Market Sell-Off Is Because Of The Fed’s ‘Wimpy Philosophy,’ Says Former Dallas Fed Chief Richard Fisher
Forget about China. Forget about the downturn in major emerging economies as demand for their raw materials plummets. If you want to know what’s happening in the U.S. stock markets right now, consider Wimpy.
According to a column Wednesday by Richard Fisher, the former president of the Federal Reserve Bank of Dallas, the U.S. monetary policy known as quantitative easing caused U.S. markets and investors to behave like the rotund, bowler-hatted miserly glutton from the old “Popeye" comic strip and cartoons.
Wimpy, as any "Popeye" fan knows, asks for a hamburger today on the promise of payment on Tuesday. And now that bill has come due, proverbially speaking, says Fisher. So prepare for a correction, he says. The S&P has lost over 2 percent since Monday and dropped below 2,000 on Wednesday.
Fisher said in a column published Wednesday by CNBC that the Federal Reserve’s policy of purchasing mortgage-backed securities and Treasury bonds to jump-start the economy in the wake of the Great Recession has front-loaded stock performance. Greater access to cheap money has been a driving factor in the growth of equities in recent years.
“I believe we engineered a version of the ‘Wimpy philosophy,’ ” Fisher said. “We gave stock-market investors two hamburgers today in exchange for one or none tomorrow. We pulled forward the price-reaction function of markets.”
Fisher pointed out a sobering reality about stocks right now.

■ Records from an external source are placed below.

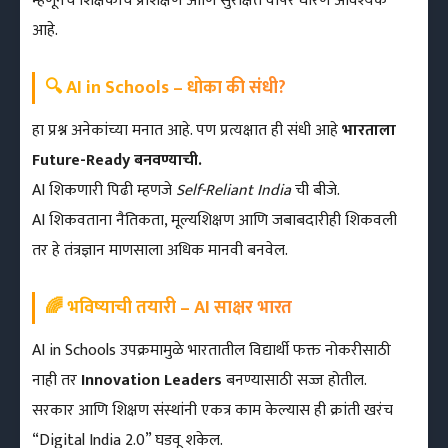
म्हणूनच शिक्षकांचे प्रशिक्षण आणि सुरक्षित वापर धोरण आवश्यक
आहे.
🔍 AI in Schools – धोका की संधी?
हा प्रश्न अनेकांच्या मनात आहे. पण प्रत्यक्षात ही संधी आहे
भारताला
Future-Ready बनवण्याची.
AI शिकणारी पिढी म्हणजे
Self-Reliant India
ची बीजे.
AI शिकवताना नैतिकता, मूल्यशिक्षण आणि जबाबदारीही शिकवली
तर हे तंत्रज्ञान माणसाला अधिक मानवी बनवेल.
🌈 भविष्याची तयारी – AI साक्षर भारत
AI in Schools उपक्रमामुळे भारतातील विद्यार्थी फक्त नोकरीसाठी
नाही तर
Innovation Leaders
बनण्यासाठी सज्ज होतील.
सरकार आणि शिक्षण संस्थांनी एकत्र काम केल्यास ही क्रांती खरंच
“Digital India 2.0” घडवू शकेल.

If you exclude dividends and four of the top-shelf tech stocks — Alphabet Inc. (NASDAQ:GOOGL), Facebook Inc. (NASDAQ:FB), Netflix Inc. (NASDAQ:NFLX) and Amazon.com Inc. (NASDAQ:AMZN) — the Nasdaq lost 0.3 percent of its value in 2015. Including dividends and these four stocks, the Nasdaq gained 135 percent.
Further, he said if you exclude dividends (the money companies pay shareholders quarterly for holding stock), the slight gain in the S&P and Dow Jones Industrial Average indexes are also wiped out.
Companies have been eking out gains over the past year by buying shares to raise their stock price and encourage investors to hold. But now as the Fed begins to wind down the era of near-zero-percent lending, companies will need to show returns on real growth.
“It would not be unreasonable to expect subdued returns this year given that stocks are still richly priced by historic standards,” Fisher said.
In other words, the hamburger bill is coming due.